New ways of seeing, new directions
Twenty years later, Barbara Sibley continues to run La Palapa in its original location. She’s survived citywide blackouts, the Great Recession, Hurricane Sandy, and now Covid-19.
In some ways, living through 9/11 made everything else seem surmountable to Sibley. She continues to get up in the morning and head to her restaurant to serve her neighbors the same food she grew up with in her native Mexico City. Perseverance has become a badge of honor for Sibley, one she wears proudly. Her company has grown to include outposts in Brooklyn and elsewhere in Manhattan.
“Before September 11th, I would’ve never left New York. No boyfriend—nothing—would ever be able to get me out of the city. 9/11 totally changed the trajectory of my life.”
In the weeks and months after 9/11, Etkin-Nascimento lost 70 percent of her event business, and Quilty’s abruptly closed later that winter from the devastating economic impact the attacks had on businesses in Lower Manhattan. She moved to Ohio with her boyfriend and got married soon after.

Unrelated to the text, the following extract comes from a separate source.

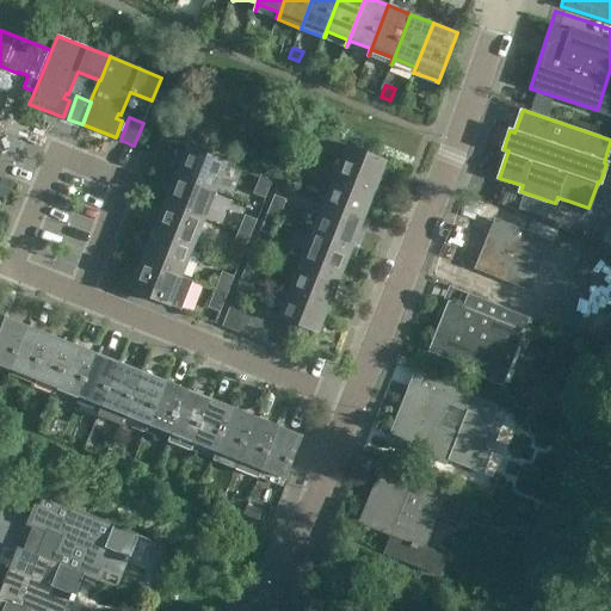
[(338,142),(320,135),(315,147),(333,154),(338,142)]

“Before September 11th, I would’ve never left New York. No boyfriend—nothing—would ever be able to get me out of the city,” Etkin-Nascimento said. “9/11 totally changed the trajectory of my life.”
When Paula Lukas finished her shift at 92 late that night and into Wednesday morning, she met up with a group of coworkers at Kinsale, a local watering hole near the restaurant. Her shift was one of the hardest she’d ever experienced in years behind the bar. She lived nearby, but home felt miles away. After a few drinks, it was getting late, and she went outside to catch a cab.

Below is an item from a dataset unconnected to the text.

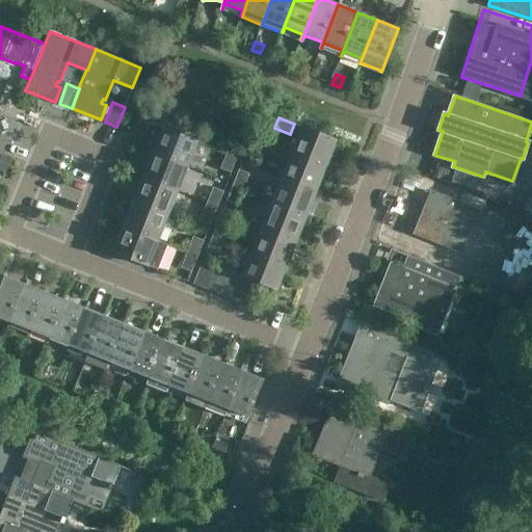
[(301,127),(292,153),(326,166),(337,140),(301,127)]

“I remember the sky was all lit up with helicopters,” Lukas said. She could’ve walked home, but the city felt different now, dangerous and unpredictable. New York City was a target. It was close to 4 a.m., and no cabs anywhere. There was no such thing as Uber yet.
That indelible scent—of burnt architecture and charred remains—would be etched in her brain forever.
On the street corner, she suddenly burst into tears. The horrors of the day, the tension of the night, the woman who yelled about the sold-out burgers, the terrible makeshift salad she made for the woman who may never see her husband again: All came crashing down at once.
A police car parked nearby pulled up alongside of her, and a young officer peeked his head out of the window. He asked her if everything was alright. She said she was fine but couldn’t find a cab to get home. The officer asked where she lived and offered her a lift. Lukas climbed into the back seat of the cruiser and sat in silence for the short ride to her apartment. She stared out at the businesses in her neighborhood, the weather-worn awnings that she’d passed a million times. Nothing looked the same anymore. It didn’t seem familiar.
The squad car pulled up to the curb to let her out. She thanked the officers for the ride. “I’m glad you guys are safe,” she said through the partially opened window, then walked into the building and up the five flights of stairs.
The inside of her apartment smelled like smoke even though the windows were closed. That indelible scent—of burnt architecture and charred remains—would be etched in her brain forever. As the city picked up the broken pieces and its residents mourned the lost, that aroma followed her everywhere, no matter how hard she tried to escape it.